■ EXERCISE OBJECTIVE ■
Copy every line of the data that contains the string "type".

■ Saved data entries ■
┏━━
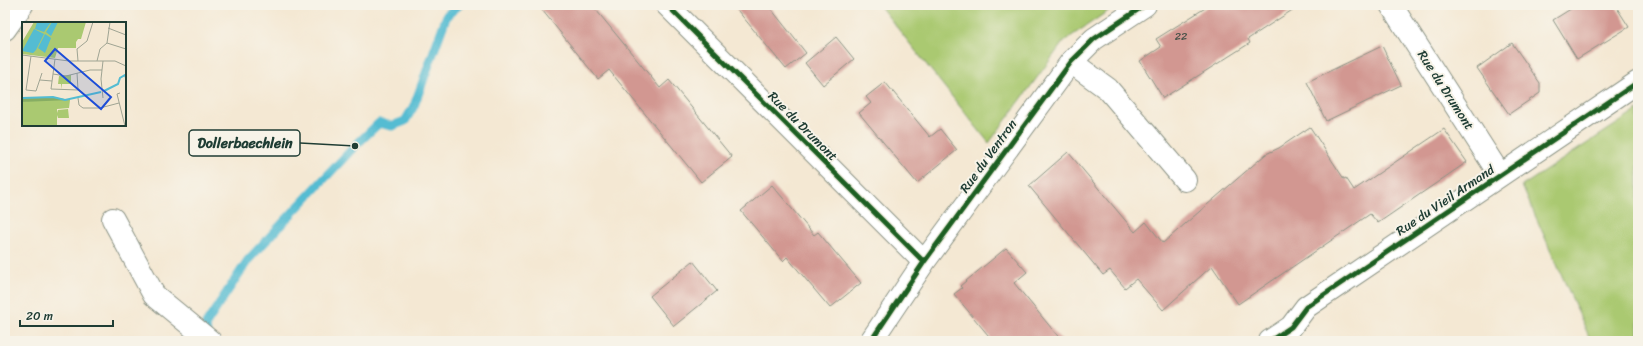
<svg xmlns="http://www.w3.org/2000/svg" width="1643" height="346" font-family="Sriracha,sans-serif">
<rect width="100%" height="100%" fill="#f7f3e8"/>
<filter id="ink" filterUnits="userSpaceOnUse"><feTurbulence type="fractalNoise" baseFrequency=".025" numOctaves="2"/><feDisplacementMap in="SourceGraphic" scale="8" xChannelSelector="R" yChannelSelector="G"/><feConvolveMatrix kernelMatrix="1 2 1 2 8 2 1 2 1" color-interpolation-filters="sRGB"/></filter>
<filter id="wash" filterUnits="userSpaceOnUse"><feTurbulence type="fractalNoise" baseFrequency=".012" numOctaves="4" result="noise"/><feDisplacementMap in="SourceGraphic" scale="16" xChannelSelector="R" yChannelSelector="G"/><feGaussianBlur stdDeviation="0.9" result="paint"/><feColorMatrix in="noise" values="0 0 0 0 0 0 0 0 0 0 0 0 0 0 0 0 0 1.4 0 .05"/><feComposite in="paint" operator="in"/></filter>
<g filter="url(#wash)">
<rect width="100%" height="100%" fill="#f4e8d3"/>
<path fill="#aac971" stroke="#648352" d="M879,5h238l-53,36 -75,102z
M1638,110v231h-47l-69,-155z"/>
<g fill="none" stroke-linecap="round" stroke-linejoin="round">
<path stroke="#54bcd2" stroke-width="9" d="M207,335l-1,-11 42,-64 107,-114 24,-23 13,3 13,-5 9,-15 33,-91 12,-10"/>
</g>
<g id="blocks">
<path fill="#d29791" d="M538,5h54l68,83 9,-8 63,77 -31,25 -92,-112 -11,9z
M733,5h35l38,48 -20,16z
M1210,5h90l-52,34 2,4 -87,55 -23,-37 21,-14 -5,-8z
M1577,5h38l14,22 -52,32 -24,-39z
M836,37l18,22 -31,26 -18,-22z
M1512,43l28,40v10l-31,21 -32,-46z
M1382,46l19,39 -75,36 -19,-39z
M885,82l45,55 10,-8 17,21 -40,33 -58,-70 12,-10 -5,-6z
M1310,127l34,52 2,-1 8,12 90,-61 23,33 -89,61 -8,-9 -132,90 -26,-38 -49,44 -27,-31 -11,9 -15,-18 -7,5 -74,-89 39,-34 67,80 11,-10 17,21 103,-89 13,-6z
M772,185l42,50 4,-3 43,51 -31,25 -43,-51 -4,4 -42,-50z
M1006,248l21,24 -13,11 48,58h-69l-39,-47 8,-6 -2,-2z
M693,261l24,30 -43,35 -24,-30z"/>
</g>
</g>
<g filter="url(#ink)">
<use href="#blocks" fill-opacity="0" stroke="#8a9284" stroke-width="1"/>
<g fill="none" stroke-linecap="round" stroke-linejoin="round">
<g stroke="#8a9284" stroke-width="24">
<path id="minor" d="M667,5l257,257
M1391,5l109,170
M5,29l17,-24
M1071,62l37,27 77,91
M113,219l41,76 56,46
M871,341l53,-79 147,-200 23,-23 51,-34
M1270,341l21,-14 15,-20 332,-225"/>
</g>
<use href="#minor" stroke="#fff" stroke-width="22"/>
<g stroke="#f7f3e8" stroke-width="8">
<path id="cycleway" d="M667,5l257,257
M871,341l53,-79 147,-200 23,-23 51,-34
M1270,341l21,-14 15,-20 332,-225"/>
</g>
<use href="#cycleway" stroke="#1b5e20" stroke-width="5"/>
</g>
</g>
<g text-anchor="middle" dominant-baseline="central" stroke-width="4" stroke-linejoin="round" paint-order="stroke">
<g font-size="11" fill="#4c544b">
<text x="1181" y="36">22</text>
</g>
<g font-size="13" fill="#1f3d34" stroke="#f7f3e8">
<text transform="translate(1446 90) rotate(57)">Rue du Drumont</text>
<text transform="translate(803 126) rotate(45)">Rue du Drumont</text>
<text transform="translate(988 156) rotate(-54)">Rue du Ventron</text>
<text transform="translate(1445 200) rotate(-34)">Rue du Vieil Armand</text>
</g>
</g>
<g transform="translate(22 22)">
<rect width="104" height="104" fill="#f4e8d3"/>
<path d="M12,0h52l-5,17h-3l-2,3v6h-18l-3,10 -33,-4v-12zM49,53v9h-9v5l-1,-5h-3l1,-8zM18,77l30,1 -1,8 -12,1v4l1,-3 10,-1 1,9h-11l-1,-3v11h-35v-24z" fill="#aac971"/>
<path d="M31,75l17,3 -48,2v-4l5,-1z" fill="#87ad63"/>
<path d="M15,0h14l-7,10 -9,-3zM30,0h6l-7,14 -5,-4zM12,7l10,5 -8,16 -3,3 -11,-2zM23,12l6,4 -6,15 -7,-5z" fill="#54bcd2"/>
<path fill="none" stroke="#54bcd2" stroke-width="2" d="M82,69l14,-7 2,-6 5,-3 1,3M0,76l31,-1 12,3 36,-8"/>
<path fill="none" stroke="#9fa493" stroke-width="1" d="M86,6l18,7M85,21l3,-21M0,33l47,6h46l11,5M9,34l-5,34 10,1 6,-18M33,37l-4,30 27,1 -1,-17M56,39l-1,-12 10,-8 6,-19M75,39l3,-12 7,-6 19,6M31,52l13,2 24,-6h12M18,58l12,1M98,71l-3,1 8,32M56,76l1,7 4,3h17l19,-5M81,76l-2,-19 2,-18"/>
<path fill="#1d4ed8" fill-opacity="0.15" stroke="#1d4ed8" stroke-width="2" d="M33,27l56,48 -10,12 -56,-48z"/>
<rect width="104" height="104" fill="none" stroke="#1f3d34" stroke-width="2"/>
</g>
<path fill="none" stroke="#1f3d34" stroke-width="1.5" d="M355 146L300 143"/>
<circle fill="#1f3d34" stroke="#f7f3e8" stroke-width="1.5" cx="355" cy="146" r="4"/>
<rect fill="#f7f3e8" stroke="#1f3d34" stroke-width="1.5" x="189" y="130" width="111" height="26" rx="4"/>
<g font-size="14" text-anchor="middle" font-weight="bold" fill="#1f3d34">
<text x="245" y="148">Dollerbaechlein</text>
</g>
<rect width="1643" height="346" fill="none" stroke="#f7f3e8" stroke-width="20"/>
<path d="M20 320v6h93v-6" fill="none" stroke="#1f3d34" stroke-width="2"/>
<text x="26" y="320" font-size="12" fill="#1f3d34" stroke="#f7f3e8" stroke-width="3" paint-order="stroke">20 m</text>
</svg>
┗━━
■ RESPONSE AREA ■
<filter id="ink" filterUnits="userSpaceOnUse"><feTurbulence type="fractalNoise" baseFrequency=".025" numOctaves="2"/><feDisplacementMap in="SourceGraphic" scale="8" xChannelSelector="R" yChannelSelector="G"/><feConvolveMatrix kernelMatrix="1 2 1 2 8 2 1 2 1" color-interpolation-filters="sRGB"/></filter>
<filter id="wash" filterUnits="userSpaceOnUse"><feTurbulence type="fractalNoise" baseFrequency=".012" numOctaves="4" result="noise"/><feDisplacementMap in="SourceGraphic" scale="16" xChannelSelector="R" yChannelSelector="G"/><feGaussianBlur stdDeviation="0.9" result="paint"/><feColorMatrix in="noise" values="0 0 0 0 0 0 0 0 0 0 0 0 0 0 0 0 0 1.4 0 .05"/><feComposite in="paint" operator="in"/></filter>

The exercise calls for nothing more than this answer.